After passing the falls, the number of hikers on the trail lessened a bit, and we continued onward towards the next big landmark on the trail, Nevada Falls. The trail doesn’t go quite as close to Nevada Falls as it does to Vernal and we were able to continue to dry out as we passed these falls.

Nevada Falls

| Nevada Falls, Jeanne for scale. |

After passing Nevada Falls, the number of hikers thinned out even more, so we were no longer hiking in a line-up of people and felt more like we had entered the wilderness. The trail followed along the serene Merced River, through dappled sunlight under the shadow of old-growth sequoias, with occasional glimpses of the panoramic valley below and bursts of yellow Sierra butterweed and other colorful wildflowers.

We rounded a bend and came across a ranger standing in the trail, and finally got the chance to show off our hard-earned permit and identification. It was rather anti-climactic, but we had no time to dwell on it as it was already afternoon and we had a lot of steep uphill hiking ahead.

We eventually reached the Sub-Dome, a smaller dome before the main peak of Half Dome where the trail turns into steep granite steps carved into the side of the rock. This seemed to go on forever, but we finally crested the Sub-Dome and got our first glimpse of the final summit.

Half Dome Cables

| the infamous cables for the last 400 foot ascent up the dome. |

We reached the base of the cables around 3:30 pm, before our turnaround time but later than planned, although we were prepared to be hiking back in the dark. As we had been slower than most other hikers—thanks mostly to my strict graduate school workout regimen of sitting on a computer for 18 hours a day and occasionally exercising my abdominals via uncontrolled crying—we got to enjoy the summit mostly to ourselves.

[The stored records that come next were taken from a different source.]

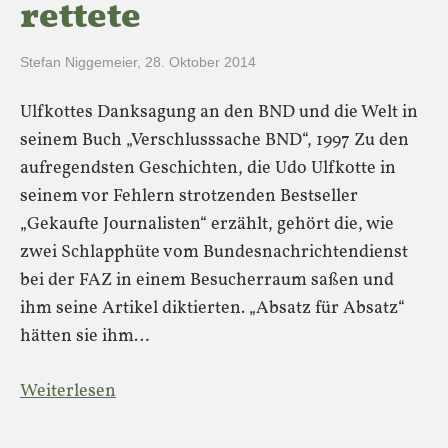
rettete
Stefan Niggemeier
,
28. Oktober 2014
Ulfkottes Danksagung an den BND und die Welt in
seinem Buch „Verschlusssache BND“, 1997 Zu den
aufregendsten Geschichten, die Udo Ulfkotte in
seinem vor Fehlern strotzenden Bestseller
„Gekaufte Journalisten“ erzählt, gehört die, wie
zwei Schlapphüte vom Bundesnachrichtendienst
bei der FAZ in einem Besucherraum saßen und
ihm seine Artikel diktierten. „Absatz für Absatz“
hätten sie ihm…
Weiterlesen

View from Half Dome Summit

| land of granite domes. |

After drinking in the breathtaking views of the valley below for as long as possible, it was time to head back down the mountain to cover as much ground as we could before dark. We had brought headlamps, but better to get a move-on. Plus, several parts of the trail near the waterfalls were dangerously slippery. I realized a few miles before the end of the trail that I had a hunk of salami in my pocket (my go-to trail breakfast), and we quickly formulated a plan to hurl it as far as we could away from us should we be charged by a hungry bear. We also triggered a camera trap somewhere on the trail near Vernal Falls, so there is probably a spooky picture of exhausted Jeanne and me somewhere in some researcher’s dataset.

Half Dome Panorama

| panorama from base of cables to Half Dome summit, June 2017. click to enlarge. |

Car to car, we hiked 30 miles over 13-ish hours. A day for the record books.